К тому же в кладовке я отыскал бочонок свиного сала, ведро замороженного молока и мешок крупной соли. Хлев сгорел, но не дотла. Я стал растаскивать закопченные стены, сухая ель отлично рубилась, и к вечеру соорудил приличную поленницу, на три-четыре недели топки.
Я сходил в лес, принес тушу, половину засолил, а остатки повесил в вымороженной кладовке. Потом я, как если б жил дома, приготовил ужин, поел и сказал себе, что будь у меня еще и кофе, все было бы почти хорошо. С этой мыслью я заснул — уронив голову на крошки на столе, а снилось, что мне надо открыть запертую дверь, а не могу, потому что не нахожу своего имени, без этого никак, а где оно? Я тру глаза, уже ничего не вижу, а имени нет как нет — сон кончился только тогда, когда я впал в полное отчаяние, проснулся я измученный и разбитый.
В зеркале над хозяйственной раковиной я увидел, что глаза у меня красные, как давленая брусника, залиты дымом и слезами, брови опалены, щеки пламенеют, а кожа на носу тоньше мушиных крыльев. Но надо было одеваться и идти в город, узнавать, что да как, я должен был пройти через это, и меня много раз спрашивали, не пожалел ли я хотя бы в эту секунду, что остался, но ответ всегда был — и будет: нет.
Те, не знаю сколько, часы, что я спал, шел снег, и теперь стояла бесподобная тишина, даже выстрелов в лесу не было слышно, только мертвенно глубокая зима и в небесах и на земле.

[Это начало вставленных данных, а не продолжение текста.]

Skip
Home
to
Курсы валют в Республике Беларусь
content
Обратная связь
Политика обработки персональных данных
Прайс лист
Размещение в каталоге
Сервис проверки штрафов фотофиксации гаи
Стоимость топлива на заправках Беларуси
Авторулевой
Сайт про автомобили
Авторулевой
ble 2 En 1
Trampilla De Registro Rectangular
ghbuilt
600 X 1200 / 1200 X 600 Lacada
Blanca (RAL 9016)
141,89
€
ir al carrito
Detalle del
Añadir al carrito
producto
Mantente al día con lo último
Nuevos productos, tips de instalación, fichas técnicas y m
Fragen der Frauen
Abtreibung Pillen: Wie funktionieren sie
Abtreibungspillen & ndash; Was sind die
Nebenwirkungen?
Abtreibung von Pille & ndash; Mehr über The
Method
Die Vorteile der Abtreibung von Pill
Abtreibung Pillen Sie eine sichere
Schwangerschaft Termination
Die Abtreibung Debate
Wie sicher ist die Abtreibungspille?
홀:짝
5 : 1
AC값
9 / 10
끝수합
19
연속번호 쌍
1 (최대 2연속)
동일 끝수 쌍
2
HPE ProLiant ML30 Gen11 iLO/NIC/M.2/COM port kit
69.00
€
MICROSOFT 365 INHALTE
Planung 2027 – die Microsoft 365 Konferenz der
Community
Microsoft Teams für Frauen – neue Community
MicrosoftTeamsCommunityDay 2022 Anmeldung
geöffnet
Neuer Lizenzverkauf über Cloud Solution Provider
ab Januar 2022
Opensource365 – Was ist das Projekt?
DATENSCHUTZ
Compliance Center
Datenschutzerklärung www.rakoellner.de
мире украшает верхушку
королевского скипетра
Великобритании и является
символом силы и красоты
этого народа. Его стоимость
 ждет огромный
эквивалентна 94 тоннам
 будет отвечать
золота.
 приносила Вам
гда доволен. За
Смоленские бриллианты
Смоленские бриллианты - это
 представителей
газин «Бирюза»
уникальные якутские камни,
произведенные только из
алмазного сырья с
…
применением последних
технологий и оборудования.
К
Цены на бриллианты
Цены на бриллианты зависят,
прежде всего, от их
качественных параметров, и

В тлеющих руинах мало что удавалось отыскать, лишь разлетающиеся хлопья сажи да ставший сизым инструмент, его я выуживал длинной железкой и, остудив в снегу, складывал в кучу, тоже без всякой мысли, так прибираешься, заметив непорядок в вещах, особенно любимых вещах, а я всегда был неравнодушен к инструменту; здесь попадались лопаты и вилы без черенков, ломы, куски цепей, упряжи без кожи и рукоятей, ампутированные обрубки, которым я отдал весь день, откапывая их и стаскивая в кучу перед домом Луукаса и Роозы.